• How to complete this task: Leaving the pictures aside, transcribe the data below exactly.

*** Data under study ***

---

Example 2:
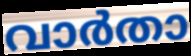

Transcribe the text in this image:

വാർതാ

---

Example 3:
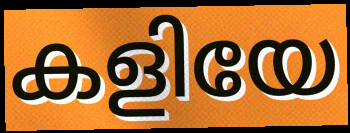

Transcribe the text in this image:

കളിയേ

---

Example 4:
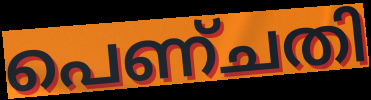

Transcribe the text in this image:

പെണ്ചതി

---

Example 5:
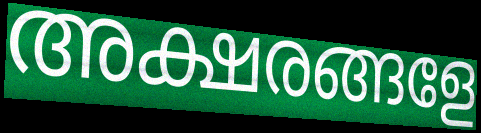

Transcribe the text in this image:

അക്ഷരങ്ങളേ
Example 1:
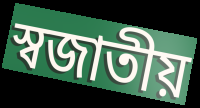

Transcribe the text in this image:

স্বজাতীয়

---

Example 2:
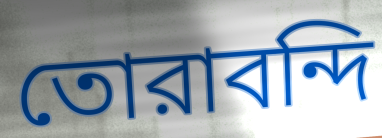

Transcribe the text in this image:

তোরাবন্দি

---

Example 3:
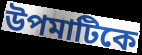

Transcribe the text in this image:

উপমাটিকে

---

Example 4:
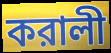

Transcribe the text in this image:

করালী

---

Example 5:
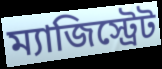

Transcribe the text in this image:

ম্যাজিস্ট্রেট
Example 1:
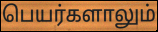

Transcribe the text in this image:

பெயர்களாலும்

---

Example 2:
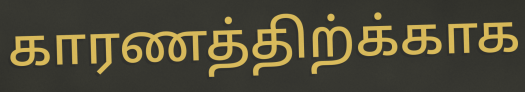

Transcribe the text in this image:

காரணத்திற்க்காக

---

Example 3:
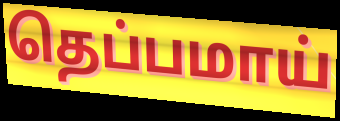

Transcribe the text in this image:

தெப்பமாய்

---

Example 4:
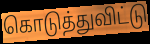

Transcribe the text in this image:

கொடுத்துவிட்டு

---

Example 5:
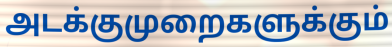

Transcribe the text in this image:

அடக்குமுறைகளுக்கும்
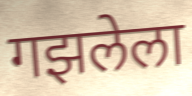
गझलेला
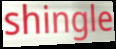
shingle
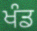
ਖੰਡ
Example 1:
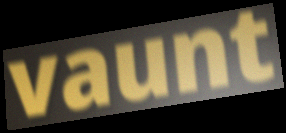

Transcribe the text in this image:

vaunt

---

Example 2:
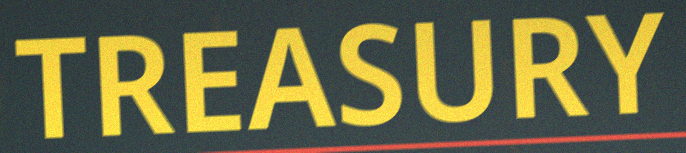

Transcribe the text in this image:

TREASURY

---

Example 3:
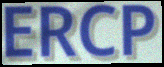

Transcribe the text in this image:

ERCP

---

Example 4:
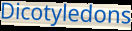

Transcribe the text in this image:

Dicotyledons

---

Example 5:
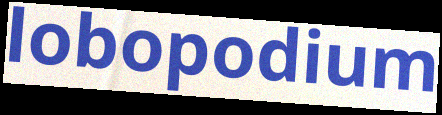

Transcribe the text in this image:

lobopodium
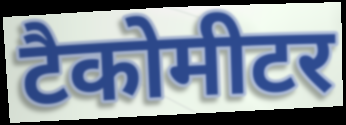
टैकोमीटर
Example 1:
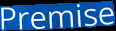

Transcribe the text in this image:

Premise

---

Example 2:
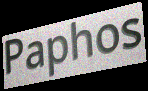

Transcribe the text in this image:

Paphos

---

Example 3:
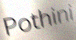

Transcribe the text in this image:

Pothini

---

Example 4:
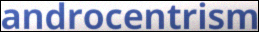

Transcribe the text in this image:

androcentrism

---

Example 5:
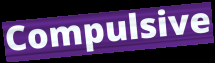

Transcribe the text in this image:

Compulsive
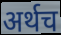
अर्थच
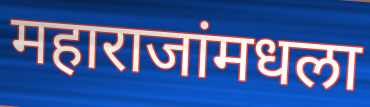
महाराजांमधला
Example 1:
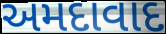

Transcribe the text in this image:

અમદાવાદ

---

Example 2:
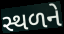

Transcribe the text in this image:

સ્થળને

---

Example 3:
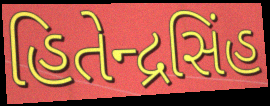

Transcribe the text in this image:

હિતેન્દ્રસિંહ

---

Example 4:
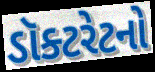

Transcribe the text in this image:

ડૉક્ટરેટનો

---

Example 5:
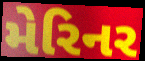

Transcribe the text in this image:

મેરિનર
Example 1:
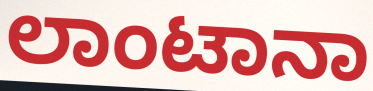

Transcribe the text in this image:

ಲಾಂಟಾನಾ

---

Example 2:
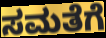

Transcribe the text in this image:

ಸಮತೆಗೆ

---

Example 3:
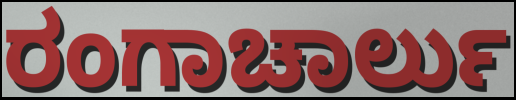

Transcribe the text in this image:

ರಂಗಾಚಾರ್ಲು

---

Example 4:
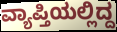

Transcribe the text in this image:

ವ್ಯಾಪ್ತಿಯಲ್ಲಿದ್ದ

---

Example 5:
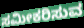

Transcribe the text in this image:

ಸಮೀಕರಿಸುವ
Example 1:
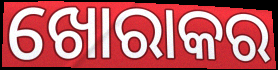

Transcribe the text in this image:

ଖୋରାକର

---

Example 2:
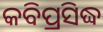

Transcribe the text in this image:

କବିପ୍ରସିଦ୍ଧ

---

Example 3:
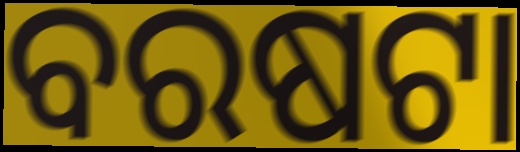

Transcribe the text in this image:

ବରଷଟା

*** End of Data under study ***

• Response:
---

Example 2:

Transcribe the text in this image:

വാർതാ

---

Example 3:

Transcribe the text in this image:

കളിയേ

---

Example 4:

Transcribe the text in this image:

പെണ്ചതി

---

Example 5:

Transcribe the text in this image:

അക്ഷരങ്ങളേ
Example 1:

Transcribe the text in this image:

স্বজাতীয়

---

Example 2:

Transcribe the text in this image:

তোরাবন্দি

---

Example 3:

Transcribe the text in this image:

উপমাটিকে

---

Example 4:

Transcribe the text in this image:

করালী

---

Example 5:

Transcribe the text in this image:

ম্যাজিস্ট্রেট
Example 1:

Transcribe the text in this image:

பெயர்களாலும்

---

Example 2:

Transcribe the text in this image:

காரணத்திற்க்காக

---

Example 3:

Transcribe the text in this image:

தெப்பமாய்

---

Example 4:

Transcribe the text in this image:

கொடுத்துவிட்டு

---

Example 5:

Transcribe the text in this image:

அடக்குமுறைகளுக்கும்
गझलेला
shingle
ਖੰਡ
Example 1:

Transcribe the text in this image:

vaunt

---

Example 2:

Transcribe the text in this image:

TREASURY

---

Example 3:

Transcribe the text in this image:

ERCP

---

Example 4:

Transcribe the text in this image:

Dicotyledons

---

Example 5:

Transcribe the text in this image:

lobopodium
टैकोमीटर
Example 1:

Transcribe the text in this image:

Premise

---

Example 2:

Transcribe the text in this image:

Paphos

---

Example 3:

Transcribe the text in this image:

Pothini

---

Example 4:

Transcribe the text in this image:

androcentrism

---

Example 5:

Transcribe the text in this image:

Compulsive
अर्थच
महाराजांमधला
Example 1:

Transcribe the text in this image:

અમદાવાદ

---

Example 2:

Transcribe the text in this image:

સ્થળને

---

Example 3:

Transcribe the text in this image:

હિતેન્દ્રસિંહ

---

Example 4:

Transcribe the text in this image:

ડૉક્ટરેટનો

---

Example 5:

Transcribe the text in this image:

મેરિનર
Example 1:

Transcribe the text in this image:

ಲಾಂಟಾನಾ

---

Example 2:

Transcribe the text in this image:

ಸಮತೆಗೆ

---

Example 3:

Transcribe the text in this image:

ರಂಗಾಚಾರ್ಲು

---

Example 4:

Transcribe the text in this image:

ವ್ಯಾಪ್ತಿಯಲ್ಲಿದ್ದ

---

Example 5:

Transcribe the text in this image:

ಸಮೀಕರಿಸುವ
Example 1:

Transcribe the text in this image:

ଖୋରାକର

---

Example 2:

Transcribe the text in this image:

କବିପ୍ରସିଦ୍ଧ

---

Example 3:

Transcribe the text in this image:

ବରଷଟା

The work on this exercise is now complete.